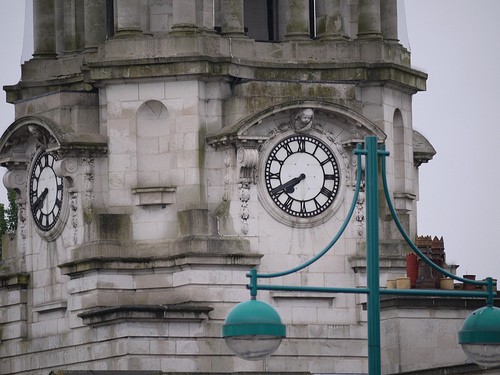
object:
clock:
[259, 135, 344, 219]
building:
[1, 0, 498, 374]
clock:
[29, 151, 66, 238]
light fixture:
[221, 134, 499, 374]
^^^^^^^^^^^^^^^^
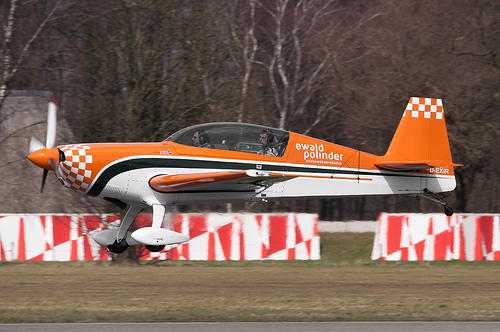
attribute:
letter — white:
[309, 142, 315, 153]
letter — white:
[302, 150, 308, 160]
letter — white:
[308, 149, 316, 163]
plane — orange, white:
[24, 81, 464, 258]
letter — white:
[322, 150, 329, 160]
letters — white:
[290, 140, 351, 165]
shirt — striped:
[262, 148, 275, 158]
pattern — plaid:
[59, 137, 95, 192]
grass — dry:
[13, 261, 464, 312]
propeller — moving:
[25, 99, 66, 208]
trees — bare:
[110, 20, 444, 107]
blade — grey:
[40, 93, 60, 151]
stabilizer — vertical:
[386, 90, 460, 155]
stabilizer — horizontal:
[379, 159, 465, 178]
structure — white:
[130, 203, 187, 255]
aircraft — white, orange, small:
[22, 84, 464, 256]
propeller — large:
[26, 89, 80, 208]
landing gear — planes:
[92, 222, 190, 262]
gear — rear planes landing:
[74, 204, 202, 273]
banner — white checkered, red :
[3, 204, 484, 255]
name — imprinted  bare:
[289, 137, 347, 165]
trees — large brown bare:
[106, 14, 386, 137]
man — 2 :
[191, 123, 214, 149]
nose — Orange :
^^^^^^^^^^^^^^^^
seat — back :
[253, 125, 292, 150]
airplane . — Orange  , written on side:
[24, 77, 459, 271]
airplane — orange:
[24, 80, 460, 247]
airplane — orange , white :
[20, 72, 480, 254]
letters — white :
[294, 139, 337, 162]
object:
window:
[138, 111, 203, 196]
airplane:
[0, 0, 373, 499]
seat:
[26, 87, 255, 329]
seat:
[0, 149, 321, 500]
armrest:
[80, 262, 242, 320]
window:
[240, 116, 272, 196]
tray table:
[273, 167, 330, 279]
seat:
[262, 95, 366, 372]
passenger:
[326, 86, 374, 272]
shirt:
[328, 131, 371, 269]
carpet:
^^^^^^^^^^^^^^^^
- [BRIEF]
Pull from the listing above every line that contains the word "stabilizer". Case counts, so match its capitalization.

- [EXERCISE RESPONSE]
stabilizer — vertical:
stabilizer — horizontal:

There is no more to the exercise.